▶ Selected passage:
====

Wednesday, July 24, 2013

Sin and The Serpent: Paradise Lost and The Garden of Eden

Hello Everyone,

We are pleased to share another special guest post with you today.

Terry, whom you probably know as @Terry the Nurse on Twitter, is indeed a nurse, though she also has a degree in History and a graduate degree in Human Communication.

Previously, Terry shared her thoughts on Abelard and Heloise and their place in the story of Gabriel and Julia, as well as her thoughts on Madame Butterfly and her cameo in Gabriel's Inferno. The response to her pieces was enthusiastic and we're thrilled she is able to share more of her insights on the series.

Enjoy and Take Care,

Sin and The Serpent: Paradise Lost and The Garden of Eden

As most of you know now, SR symbolically uses the theme of The Garden of Eden as the backdrop to his passion- filled story of The Professor and Julia. After reading Chapter One of Gabriel’s Redemption, several of my friends and SR’s readers asked me about the connection to Milton’s Paradise Lost. In this post I would like to discuss some of the symbolism and the connection to Inferno, Rapture, (and what we know of Redemption) to The Garden of Eden and Milton’s epic poem.   Several comments following the posting of the first chapter of Redemption on SR’s website reflected some concern about the mention of Paradise Lost in relation to what happens to Gabriel and Julia in the third book. In reality, however, Milton’s theme of the Serpent, Adam and Eve, and the expulsion from Paradise has been running through the books since the Professor said, “Miss Mitchell!!” Right from the onset, the Garden of Eden has metaphorically trickled through the text.

While the Garden of Eden plays prominently in the Judeo-Christian tradition, it’s worth a quick mention of the main characters and what they symbolize.

Of course, we all know that Adam is the first man created by God, and Eve was created from his rib to be his partner. Eden is also referred to as Paradise, and the Selinsgrove orchard, where so many key scenes take place in Inferno and Rapture as well as the only place Gabriel feels true comfort, is a metaphor for the Edenic Paradise. The nakedness of both Adam and Eve are representative of innocence which ends once both have eaten the forbidden fruit of the Tree of Life. It is perhaps the only place Gabriel feels true innocence – remember that it is the only time Gabriel feels no need for seduction when he first takes Julia there.

====

▶ Exercise brief:
Revise the part of the blog post that opens with "Terry, whom you" and closes with "in Human Communication.", replacing "Human Communication" with "Journalism". Answer using only the blog post.

====

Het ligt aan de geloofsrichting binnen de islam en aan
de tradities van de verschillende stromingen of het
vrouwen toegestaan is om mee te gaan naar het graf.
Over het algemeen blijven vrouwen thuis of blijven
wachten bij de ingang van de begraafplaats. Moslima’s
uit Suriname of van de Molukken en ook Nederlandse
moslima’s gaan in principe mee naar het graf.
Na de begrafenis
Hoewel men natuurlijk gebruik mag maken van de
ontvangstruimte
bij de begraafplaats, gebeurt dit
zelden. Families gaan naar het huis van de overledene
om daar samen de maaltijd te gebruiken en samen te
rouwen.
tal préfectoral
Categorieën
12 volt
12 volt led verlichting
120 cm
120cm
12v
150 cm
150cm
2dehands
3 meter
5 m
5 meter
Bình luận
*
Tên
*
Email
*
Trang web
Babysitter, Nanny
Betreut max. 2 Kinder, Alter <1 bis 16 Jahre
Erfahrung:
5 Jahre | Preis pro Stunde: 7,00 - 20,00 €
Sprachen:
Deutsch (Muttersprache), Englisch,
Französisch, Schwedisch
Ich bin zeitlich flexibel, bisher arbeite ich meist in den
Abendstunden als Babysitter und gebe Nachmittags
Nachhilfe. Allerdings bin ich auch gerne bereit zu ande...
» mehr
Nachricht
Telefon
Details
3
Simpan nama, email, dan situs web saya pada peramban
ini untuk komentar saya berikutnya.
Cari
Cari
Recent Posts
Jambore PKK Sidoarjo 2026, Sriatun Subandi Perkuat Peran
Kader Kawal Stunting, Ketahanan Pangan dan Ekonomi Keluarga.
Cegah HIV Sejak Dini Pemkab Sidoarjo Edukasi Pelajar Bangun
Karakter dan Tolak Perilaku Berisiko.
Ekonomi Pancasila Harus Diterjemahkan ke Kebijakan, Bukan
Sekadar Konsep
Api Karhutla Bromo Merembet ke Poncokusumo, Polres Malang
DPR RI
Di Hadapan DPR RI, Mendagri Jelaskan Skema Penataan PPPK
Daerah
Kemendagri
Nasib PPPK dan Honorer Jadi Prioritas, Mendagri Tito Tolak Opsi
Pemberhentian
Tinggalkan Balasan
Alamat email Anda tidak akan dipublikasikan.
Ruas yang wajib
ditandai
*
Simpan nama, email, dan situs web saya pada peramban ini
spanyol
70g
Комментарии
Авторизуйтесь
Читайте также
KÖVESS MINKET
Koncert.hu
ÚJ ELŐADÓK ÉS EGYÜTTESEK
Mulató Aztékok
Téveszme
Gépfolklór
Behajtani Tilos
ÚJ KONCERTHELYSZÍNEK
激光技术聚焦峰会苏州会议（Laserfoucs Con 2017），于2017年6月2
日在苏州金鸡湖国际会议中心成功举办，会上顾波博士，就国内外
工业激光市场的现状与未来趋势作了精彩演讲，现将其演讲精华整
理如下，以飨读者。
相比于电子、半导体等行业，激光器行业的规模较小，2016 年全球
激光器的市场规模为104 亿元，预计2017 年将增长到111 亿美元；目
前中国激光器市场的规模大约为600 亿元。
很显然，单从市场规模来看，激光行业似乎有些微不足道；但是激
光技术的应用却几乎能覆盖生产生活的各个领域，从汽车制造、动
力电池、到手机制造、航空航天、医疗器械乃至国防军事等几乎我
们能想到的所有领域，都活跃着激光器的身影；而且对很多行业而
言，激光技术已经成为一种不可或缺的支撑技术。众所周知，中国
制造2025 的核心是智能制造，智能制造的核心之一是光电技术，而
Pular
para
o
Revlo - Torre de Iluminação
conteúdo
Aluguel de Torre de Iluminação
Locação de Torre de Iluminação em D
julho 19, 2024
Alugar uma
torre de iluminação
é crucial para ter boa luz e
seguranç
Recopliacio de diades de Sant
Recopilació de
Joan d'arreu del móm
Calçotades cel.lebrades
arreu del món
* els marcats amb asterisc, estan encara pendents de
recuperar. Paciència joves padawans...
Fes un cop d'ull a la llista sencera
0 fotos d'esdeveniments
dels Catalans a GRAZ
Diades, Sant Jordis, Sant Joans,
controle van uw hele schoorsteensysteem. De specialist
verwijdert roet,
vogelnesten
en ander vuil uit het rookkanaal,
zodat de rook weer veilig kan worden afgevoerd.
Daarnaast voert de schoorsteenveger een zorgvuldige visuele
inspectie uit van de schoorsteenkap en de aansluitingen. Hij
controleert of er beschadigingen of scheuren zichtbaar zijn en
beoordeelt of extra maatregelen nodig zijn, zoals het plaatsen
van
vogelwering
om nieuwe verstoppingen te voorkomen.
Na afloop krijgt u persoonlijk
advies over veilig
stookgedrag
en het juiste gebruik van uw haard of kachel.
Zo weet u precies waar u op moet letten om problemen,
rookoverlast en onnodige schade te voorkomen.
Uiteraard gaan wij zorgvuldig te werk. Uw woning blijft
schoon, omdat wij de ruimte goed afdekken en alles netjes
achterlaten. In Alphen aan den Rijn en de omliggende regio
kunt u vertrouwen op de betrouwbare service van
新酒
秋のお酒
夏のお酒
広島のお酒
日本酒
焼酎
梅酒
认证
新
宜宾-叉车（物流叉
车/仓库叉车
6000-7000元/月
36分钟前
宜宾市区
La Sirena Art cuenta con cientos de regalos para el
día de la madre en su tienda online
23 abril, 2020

====

▶ Response box:
Terry, whom you probably know as @Terry the Nurse on Twitter, is indeed a nurse, though she also has a degree in History and a graduate degree in Journalism.